_DIRECTIONS FOR THIS TASK:_
Reproduce the records word for word, leaving out any pictures they hold.

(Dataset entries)
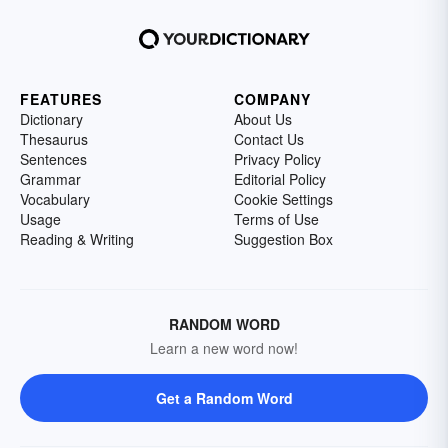
FEATURES
COMPANY
Dictionary
About Us
Thesaurus
Contact Us
Sentences
Privacy Policy
Grammar
Editorial Policy
Vocabulary
Cookie Settings
Usage
Terms of Use
Reading & Writing
Suggestion Box
RANDOM WORD
Learn a new word now!
Get a Random Word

_RESPONSE BELOW:_
FEATURES
COMPANY
Dictionary
About Us
Thesaurus
Contact Us
Sentences
Privacy Policy
Grammar
Editorial Policy
Vocabulary
Cookie Settings
Usage
Terms of Use
Reading & Writing
Suggestion Box
RANDOM WORD
Learn a new word now!
Get a Random Word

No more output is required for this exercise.